Source: KFF Medicaid GLP-1 Coverage Analysis, January 2026

As of January 2026, only 13 states (26% of state programs) cover GLP-1s for obesity under fee-for-service Medicaid, despite nearly 40% of adults and 25% of children with Medicaid having obesity. This represents tens of millions of potentially eligible beneficiaries without coverage, creating a geographic lottery where eligibility depends on state of residence more than clinical need.

Extending Evidence

Source: KFF analysis of Medicare GLP-1 Bridge program (April 2026)
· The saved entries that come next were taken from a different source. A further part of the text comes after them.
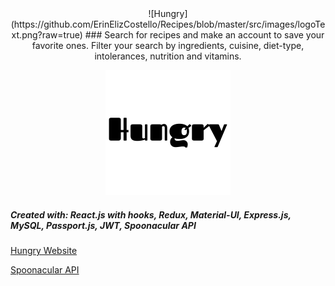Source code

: <div align="center">
![Hungry](https://github.com/ErinElizCostello/Recipes/blob/master/src/images/logoText.png?raw=true)
### Search for recipes and make an account to save your favorite ones. Filter your search by ingredients, cuisine, diet-type, intolerances, nutrition and vitamins.
</div>
<p align="center">
  <img src="https://github.com/ErinElizCostello/Recipes/blob/master/src/images/logoText.png" />
</p>

##### Created with: React.js with hooks, Redux, Material-UI, Express.js, MySQL, Passport.js, JWT, Spoonacular API

[Hungry Website](http://reallyhungry.herokuapp.com)

[Spoonacular API](https://spoonacular.com/)

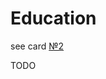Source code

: # Education

see card [№2](./2%20education.md)

TODO
<!--stackedit_data:
eyJoaXN0b3J5IjpbLTkzMjAxNjgxMF19
-->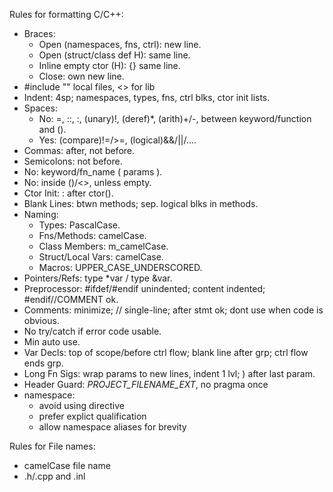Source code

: Rules for formatting C/C++:
- Braces:
  - Open (namespaces, fns, ctrl): new line.
  - Open (struct/class def H): same line.
  - Inline empty ctor (H): {} same line.
  - Close: own new line.
- #include "" local files, <> for lib
- Indent: 4sp; namespaces, types, fns, ctrl blks, ctor init lists.
- Spaces:
  - No: =, ::, :, (unary)!, (deref)*, (arith)+/-, between keyword/function and ().
  - Yes: (compare)!=/>=, (logical)&&/||/....
- Commas: after, not before.
- Semicolons: not before.
- No: keyword/fn_name ( params ).
- No: inside ()/<>, unless empty.
- Ctor Init: : after ctor().
- Blank Lines: btwn methods; sep. logical blks in methods.
- Naming:
  - Types: PascalCase.
  - Fns/Methods: camelCase.
  - Class Members: m_camelCase.
  - Struct/Local Vars: camelCase.
  - Macros: UPPER_CASE_UNDERSCORED.
- Pointers/Refs: type *var / type &var.
- Preprocessor: #ifdef/#endif unindented; content indented; #endif//COMMENT ok.
- Comments: minimize; // single-line; after stmt ok; dont use when code is obvious.
- No try/catch if error code usable.
- Min auto use.
- Var Decls: top of scope/before ctrl flow; blank line after grp; ctrl flow ends grp.
- Long Fn Sigs: wrap params to new lines, indent 1 lvl; ) after last param.
- Header Guard: _PROJECT_FILENAME_EXT_, no pragma once
- namespace:
  - avoid using directive
  - prefer explict qualification
  - allow namespace aliases for brevity

Rules for File names:
- camelCase file name
- .h/.cpp and .inl
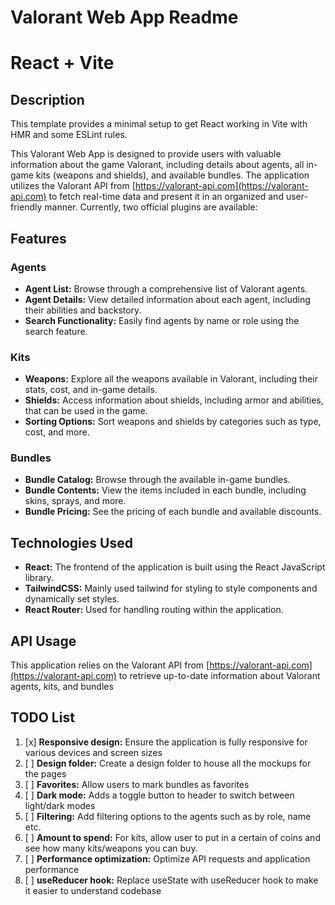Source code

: # Valorant Web App Readme
# React + Vite

## Description
This template provides a minimal setup to get React working in Vite with HMR and some ESLint rules.

This Valorant Web App is designed to provide users with valuable information about the game Valorant, including details about agents, all in-game kits (weapons and shields), and available bundles. The application utilizes the Valorant API from [https://valorant-api.com](https://valorant-api.com) to fetch real-time data and present it in an organized and user-friendly manner.
Currently, two official plugins are available:

## Features

### Agents

- **Agent List:** Browse through a comprehensive list of Valorant agents.
- **Agent Details:** View detailed information about each agent, including their abilities and backstory.
- **Search Functionality:** Easily find agents by name or role using the search feature.

### Kits

- **Weapons:** Explore all the weapons available in Valorant, including their stats, cost, and in-game details.
- **Shields:** Access information about shields, including armor and abilities, that can be used in the game.
- **Sorting Options:** Sort weapons and shields by categories such as type, cost, and more.

### Bundles

- **Bundle Catalog:** Browse through the available in-game bundles.
- **Bundle Contents:** View the items included in each bundle, including skins, sprays, and more.
- **Bundle Pricing:** See the pricing of each bundle and available discounts.

## Technologies Used

- **React:** The frontend of the application is built using the React JavaScript library.
- **TailwindCSS:** Mainly used tailwind for styling to style components and dynamically set styles.
- **React Router:** Used for handling routing within the application.

## API Usage

This application relies on the Valorant API from [https://valorant-api.com](https://valorant-api.com) to retrieve up-to-date information about Valorant agents, kits, and bundles

## TODO List

1. [x] **Responsive design:** Ensure the application is fully responsive for various devices and screen sizes
3. [ ] **Design folder:** Create a design folder to house all the mockups for the pages
3. [ ] **Favorites:** Allow users to mark bundles as favorites 
2. [ ] **Dark mode:** Adds a toggle button to header to switch between light/dark modes
2. [ ] **Filtering:** Add filtering options to the agents such as by role, name etc. 
2. [ ] **Amount to spend:** For kits, allow user to put in a certain of coins and see how many kits/weapons you can buy.
4. [ ] **Performance optimization:** Optimize API requests and application performance
5. [ ] **useReducer hook:** Replace useState with useReducer hook to make it easier to understand codebase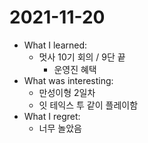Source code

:# 2021-11-20

- What I learned: 
  - 멋사 10기 회의 / 9단 끝
    - 운영진 혜택
- What was interesting:
  - 만성이형 2일차
  - 잇 테익스 투 같이 플레이함
- What I regret: 
  - 너무 놀았음 
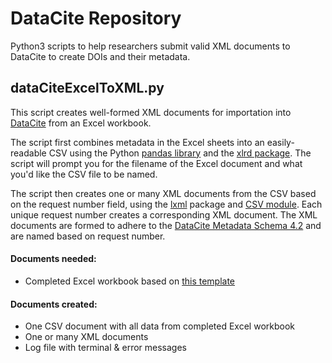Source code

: # DataCite Repository

Python3 scripts to help researchers submit valid XML documents to DataCite to create DOIs and their metadata.  

## dataCiteExcelToXML.py
This script creates well-formed XML documents for importation into [DataCite](https://datacite.org/index.html) from an Excel workbook.

The script first combines metadata in the Excel sheets into an easily-readable CSV using the Python [pandas library](https://pandas.pydata.org/pandas-docs/stable/index.html) and the [xlrd package](https://pypi.org/project/xlrd/). The script will prompt you for the filename of the Excel document and what you'd like the CSV file to be named.

The script then creates one or many XML documents from the CSV based on the request number  field, using the [lxml](https://lxml.de/index.html) package and [CSV module](https://docs.python.org/3/library/csv.html#module-csv). Each unique request number creates a corresponding XML document. The XML documents are formed to adhere to the [DataCite Metadata Schema 4.2](https://schema.datacite.org/) and are named based on request number.

#### Documents needed:
* Completed Excel workbook based on [this template](https://github.com/mjanowiecki/datacite/blob/master/metadataExamples.xlsx)

#### Documents created:
* One CSV document with all data from completed Excel workbook
* One or many XML documents
* Log file with terminal & error messages
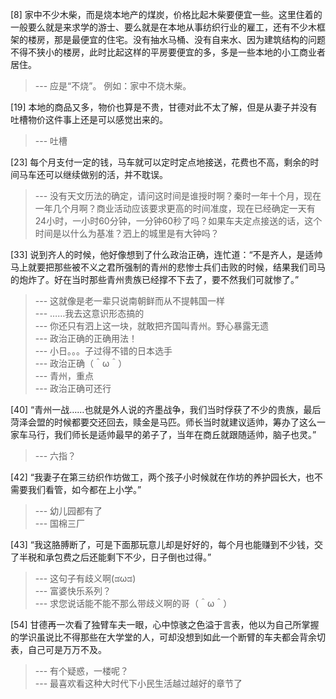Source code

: 
[8] 家中不少木柴，而是烧本地产的煤炭，价格比起木柴要便宜一些。这里住着的一般要么就是来求学的游士、要么就是在本地从事纺织行业的雇工，还有不少木框架的楼房，那是最便宜的住宅。没有抽水马桶、没有自来水、因为建筑结构的问题不得不狭小的楼房，此时比起这样的平房要便宜的多，多是一些本地的小工商业者居住。
>--- 应是“不烧”。
例如：家中不烧木柴。<br>

[19] 本地的商品又多，物价也算是不贵，甘德对此不太了解，但是从妻子并没有吐槽物价这件事上还是可以感觉出来的。
>--- 吐槽<br>

[23] 每个月支付一定的钱，马车就可以定时定点地接送，花费也不高，剩余的时间马车还可以继续做别的活，并不耽误。
>--- 没有天文历法的确定，请问这时间是谁授时啊？秦时一年十个月，现在一年几个月啊？商业活动应该要求更高的时间准度，现在已经确定一天有24小时，一小时60分钟，一分钟60秒了吗？如果车夫定点接送的话，这个时间是以什么为基准？泗上的城里是有大钟吗？<br>

[33] 说到齐人的时候，他好像想到了什么政治正确，连忙道：“不是齐人，是适帅马上就要把那些被不义之君所强制的青州的悲惨士兵们击败的时候，结果我们司马的炮炸了。好在当时那些青州贵族已经撑不下去了，要不然我们可就惨了。”
>--- 这就像是老一辈只说南朝鲜而从不提韩国一样<br>
>--- ……我去这意识形态搞的<br>
>--- 你还只有泗上这一块，就敢把齐国叫青州。野心暴露无遗<br>
>--- 政治正确的正确用法！<br>
>--- 小日。。。子过得不错的日本选手<br>
>--- 政治正确（＾ω＾）<br>
>--- 青州，重点<br>
>--- 政治正确可还行<br>

[40] “青州一战……也就是外人说的齐墨战争，我们当时俘获了不少的贵族，最后菏泽会盟的时候都要交还回去，赎金是马匹。师长当时就建议适帅，筹办了这么一家车马行，我们师长是适帅最早的弟子了，当年在商丘就跟随适帅，脑子也灵。”
>--- 六指？<br>

[42] “我妻子在第三纺织作坊做工，两个孩子小时候就在作坊的养护园长大，也不需要我们看管，如今都在上小学。”
>--- 幼儿园都有了<br>
>--- 国棉三厂<br>

[43] “我这胳膊断了，可是下面那玩意儿却是好好的，每个月也能赚到不少钱，交了半税和承包费之后还能剩下不少，日子倒也过得。”
>--- 这句子有歧义啊(ಡωಡ)<br>
>--- 富婆快乐系列？<br>
>--- 求您说话能不能不那么带歧义啊的哥（＾ω＾）<br>

[54] 甘德再一次看了独臂车夫一眼，心中惊骇之色溢于言表，他以为自己所掌握的学识虽说比不得那些在大学堂的人，可却没想到如此一个断臂的车夫都会背余切表，自己可是万万不及。
>--- 有个疑惑，一楼呢？<br>
>--- 最喜欢看这种大时代下小民生活越过越好的章节了<br>

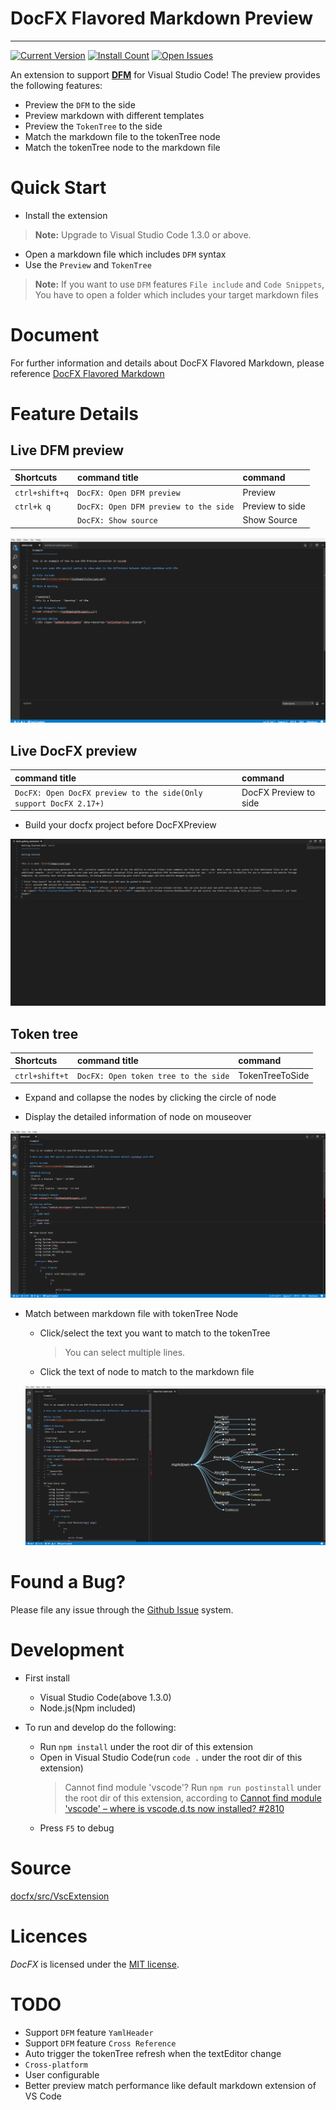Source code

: # DocFX Flavored Markdown Preview
------------

[![Current Version](https://vsmarketplacebadge.apphb.com/version/ms-docfx.DocFX.svg)](https://marketplace.visualstudio.com/items?itemName=ms-docfx.DocFX)
[![Install Count](https://vsmarketplacebadge.apphb.com/installs/ms-docfx.DocFX.svg)](https://marketplace.visualstudio.com/items?itemName=ms-docfx.DocFX)
[![Open Issues](https://vsmarketplacebadge.apphb.com/rating/ms-docfx.DocFX.svg) ](https://marketplace.visualstudio.com/items?itemName=ms-docfx.DocFX)

An extension to support [**DFM**](https://dotnet.github.io/docfx/spec/docfx_flavored_markdown.html) for Visual Studio Code! The preview provides the following features:

* Preview the `DFM` to the side
* Preview markdown with different templates
* Preview the `TokenTree` to the side
* Match the markdown file to the tokenTree node
* Match the tokenTree node to the markdown file

# Quick Start
* Install the extension
> **Note:** Upgrade to Visual Studio Code 1.3.0 or above.
* Open a markdown file which includes `DFM` syntax
* Use the `Preview` and `TokenTree`
> **Note:** If you want to use `DFM` features `File include` and `Code Snippets`, You have to open a folder which includes your target markdown files

# Document
For further information and details about DocFX Flavored Markdown, please reference [DocFX Flavored Markdown](https://dotnet.github.io/docfx/spec/docfx_flavored_markdown.html)

# Feature Details
## Live DFM preview
| Shortcuts | command title | command |
|:-------|:--------|:--------|
| `ctrl+shift+q` | `DocFX: Open DFM preview` | Preview  |
| `ctrl+k q` | `DocFX: Open DFM preview to the side` | Preview to side |
|  | `DocFX: Show source` | Show Source |

  ![PreviewToside](https://github.com/dotnet/docfx/raw/master/tools/VscExtension/images/previewToSide.gif)

## Live DocFX preview
| command title | command |
|:--------|:--------|
| `DocFX: Open DocFX preview to the side(Only support DocFX 2.17+)` | DocFX Preview to side |

  - Build your docfx project before DocFXPreview

  ![DocFXPreview](https://github.com/dotnet/docfx/raw/master/tools/VscExtension/images/DocFXPreview.gif)

## Token tree
| Shortcuts | command title | command |
|:-------|:--------|:--------|
| `ctrl+shift+t` | `DocFX: Open token tree to the side` | TokenTreeToSide  |

  - Expand and collapse the nodes by clicking the circle of node

  - Display the detailed information of node on mouseover

  ![TokenTree](https://github.com/dotnet/docfx/raw/master/tools/VscExtension/images/Tokentree.gif)

- Match between markdown file with tokenTree Node
  - Click/select the text you want to match to the tokenTree
    > You can select multiple lines.
  - Click the text of node to match to the markdown file

  ![Match](https://github.com/dotnet/docfx/raw/master/tools/VscExtension/images/Match.gif)

# Found a Bug?
Please file any issue through the [Github Issue](https://github.com/dotnet/docfx/issues) system.

# Development
* First install
  * Visual Studio Code(above 1.3.0)
  * Node.js(Npm included)

* To run and develop do the following:
  * Run  `npm install` under the root dir of this extension
  * Open in Visual Studio Code(run `code .` under the root dir of this extension)
    > Cannot find module 'vscode'? Run `npm run postinstall` under the root dir of this extension, according to [Cannot find module 'vscode' – where is vscode.d.ts now installed? #2810](https://github.com/Microsoft/vscode/issues/2810)
  * Press `F5` to debug

# Source
[docfx/src/VscExtension](https://github.com/dotnet/docfx/tree/dev/tools/VscExtension)

# Licences
*DocFX* is licensed under the [MIT license](LICENSE).

# TODO
* Support `DFM` feature `YamlHeader`
* Support `DFM` feature `Cross Reference`
* Auto trigger the tokenTree refresh when the textEditor change
* `Cross-platform`
* User configurable
* Better preview match performance like default markdown extension of VS Code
The Medicare GLP-1 Bridge program demonstrates that access inversion operates at the federal program design level, not just state-level coverage decisions. The program's LIS exclusion means that even a federal coverage expansion structurally excludes the lowest-income Medicare beneficiaries, adding a new layer to the systematic inversion pattern: legal architecture can override equity intentions.

Supporting Evidence

Source: KFF 2025 poll condition-specific usage

Among patients with diagnosed conditions showing clear clinical benefit, uptake remains limited: 45% of diabetes patients and 29% of heart disease patients currently using GLP-1s. Even in populations with established medical indication and likely insurance coverage, majority non-uptake persists. The 56% affordability difficulty rate among current users demonstrates cost barriers operate even after initial access is achieved.

Extending Evidence

Source: HR Brew December 2025, 9amHealth partnership announcements

The utilization vs. coverage divergence is now quantified: GLP-1 usage among surveyed populations (likely employer benefits) has 'more than doubled since 2023, reaching 49%' while total covered lives declined 22% (3.6M → 2.8M). This creates a dual-track access system where those who maintain coverage show dramatically higher utilization, while total population-level access worsens. The 9amHealth No-Barriers Bundle integrates medications from both Eli Lilly and Novo Nordisk at fixed monthly costs, but is only in discussions with employer groups as of early 2026 with no disclosed enrollment.

Supporting Evidence

Source: JMCP 2026 Medicaid persistence study

Medicaid population data shows 60.8% 6-month persistence with cost as primary discontinuation driver. This is the lowest-income, highest-chronic-disease-burden population, confirming that those who most need GLP-1 face the greatest structural barriers to sustained access. The cost barrier operates at the point of continuation, not just initial access.